Gaza : 38 morts, dont des enfants, dans les dernières frappes israéliennes
Gaza : 38 morts, dont des enfants, dans les dernières frappes israéliennes

Au moins 38 personnes, dont plusieurs enfants, ont été tuées au cours des dernières 24 heures dans la bande de Gaza par des frappes israéliennes, ont indiqué dimanche les autorités sanitaires locales. Parmi les victimes figurent une mère et ses deux enfants qui s’abritaient dans une tente à Deir al-Balah, dans le centre du territoire. Les hôpitaux du nord, désormais inaccessibles, n’ont pas pu actualiser leur bilan pour le deuxième jour consécutif.

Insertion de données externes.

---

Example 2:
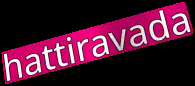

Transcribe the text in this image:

hattiravada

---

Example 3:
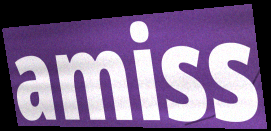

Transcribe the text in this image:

amiss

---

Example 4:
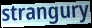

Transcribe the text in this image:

strangury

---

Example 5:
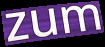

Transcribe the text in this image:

zum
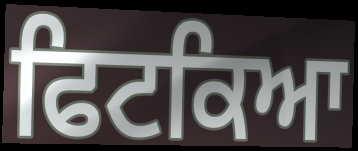
ਫਿਟਕਿਆ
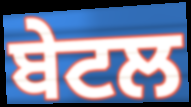
ਬੇਟਲ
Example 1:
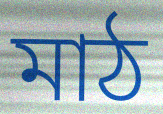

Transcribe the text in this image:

মাঠ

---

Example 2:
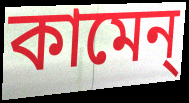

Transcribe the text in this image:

Le ministère de la Santé de Gaza fait état de 3 785 morts depuis la reprise de l’offensive israélienne en mars, après la fin d’un cessez-le-feu. Cette phase du conflit s’inscrit dans une campagne militaire annoncée par Israël comme visant à anéantir le Hamas et à libérer les 58 otages encore détenus depuis l’attaque du 7 octobre 2023.

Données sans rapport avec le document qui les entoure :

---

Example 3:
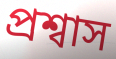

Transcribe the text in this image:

প্রশ্বাস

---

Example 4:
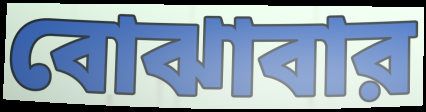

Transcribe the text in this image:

বোঝাবার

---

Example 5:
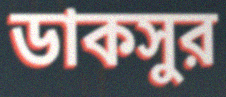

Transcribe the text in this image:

ডাকসুর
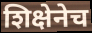
शिक्षेनेच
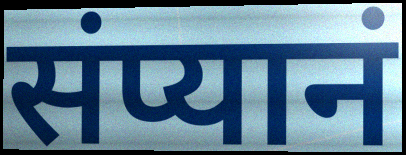
संप्यानं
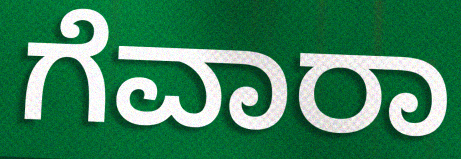
ಗೆವಾರಾ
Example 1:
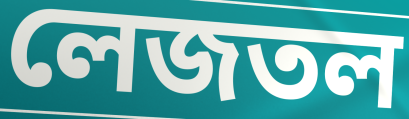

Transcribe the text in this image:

লেজতল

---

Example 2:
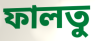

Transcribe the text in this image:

ফালতু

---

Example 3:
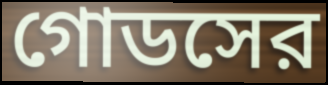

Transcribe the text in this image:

গোডসের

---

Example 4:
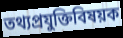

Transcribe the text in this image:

তথ্যপ্রযুক্তিবিষয়ক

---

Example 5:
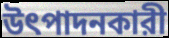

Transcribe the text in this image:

উৎপাদনকারী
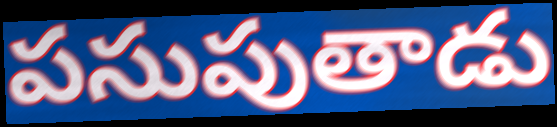
పసుపుతాడు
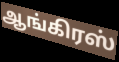
ஆங்கிரஸ்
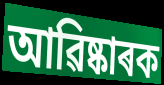
আৱিষ্কাৰক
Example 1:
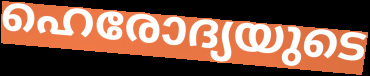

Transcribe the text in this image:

ഹെരോദ്യയുടെ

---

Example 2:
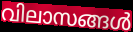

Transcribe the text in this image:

വിലാസങ്ങൾ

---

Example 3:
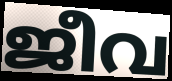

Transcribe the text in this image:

ജീവ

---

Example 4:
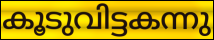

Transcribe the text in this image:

കൂടുവിട്ടകന്നു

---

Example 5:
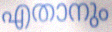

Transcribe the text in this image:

എതാനും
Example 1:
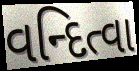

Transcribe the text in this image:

વન્દિત્વા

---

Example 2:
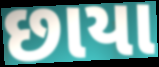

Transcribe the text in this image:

છાયા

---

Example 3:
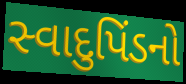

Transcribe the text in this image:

સ્વાદુપિંડનો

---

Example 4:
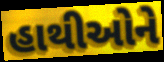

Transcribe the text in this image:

હાથીઓને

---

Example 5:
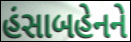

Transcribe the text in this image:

હંસાબહેનને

Parmi les drames humains révélés ce week-end figure celui de la pédiatre Alaa al-Najjar, qui a perdu neuf de ses dix enfants lors d’une frappe à Khan Younès vendredi. Son mari, également médecin, et leur unique enfant survivant de 11 ans ont été grièvement blessés. Selon un collègue de l’hôpital Nasser, les restes calcinés des enfants ont été apportés dans un seul sac mortuaire. Le plus jeune n’avait que 7 mois. « Ils étaient innocents », a déclaré Ismail al-Najjar, le frère du père, précisant que son frère n’avait aucun lien avec les factions palestiniennes.

Une autre frappe à Jabaliya, dans le nord de Gaza, a tué au moins cinq personnes, dont deux femmes et un enfant, selon le ministère de la Santé. L’armée israélienne n’a pas commenté immédiatement ces nouveaux bombardements, se contentant de déclarer samedi qu’une enquête était en cours concernant « d’éventuels dommages causés à des civils non impliqués ». Israël affirme viser des infrastructures militaires du Hamas, qu’il accuse d’opérer depuis des zones densément peuplées.

Depuis le 7 octobre, environ 1 200 personnes, principalement des civils, ont été tuées lors de l’attaque initiale menée par les brigades du Hamas. Sur les 251 otages enlevés, environ un tiers seraient encore en vie, selon les estimations. En réponse, l’offensive israélienne a provoqué la mort de plus de 53 000 Palestiniens, selon les chiffres du ministère de la Santé de Gaza, majoritairement des femmes et des enfants. Ces chiffres ne font pas la distinction entre civils et combattants.

Le territoire est également ravagé par des déplacements massifs de population. On estime que 90 % des habitants de Gaza ont été déplacés, certains à plusieurs reprises, et que de vastes zones ont été totalement détruites.

Sur le plan humanitaire, Israël a bloqué l’entrée de nourriture, de médicaments et de carburant pendant près de deux mois et demi. Une aide limitée a été autorisée la semaine dernière, face à la pression internationale et aux alertes de famine lancées par les experts. Israël cherche désormais à imposer un contrôle strict sur l’acheminement de l’aide, un plan rejeté par les Nations unies.

Par ailleurs, les autorités israéliennes ont indiqué avoir intercepté dimanche un missile tiré par les rebelles houthis du Yémen, soutenus par l’Iran. L’engin a déclenché des sirènes d’alerte à Jérusalem et dans d’autres régions, sans faire de victimes. Les Houthis affirment agir en soutien aux Palestiniens, bien que la plupart des navires visés dans leurs précédentes attaques n’aient aucun lien direct avec Israël ou le conflit.

Alors que la guerre entre dans son 19ᵉ mois, les perspectives de cessez-le-feu durable restent lointaines, dans un climat de désastre humanitaire et de polarisation régionale croissante.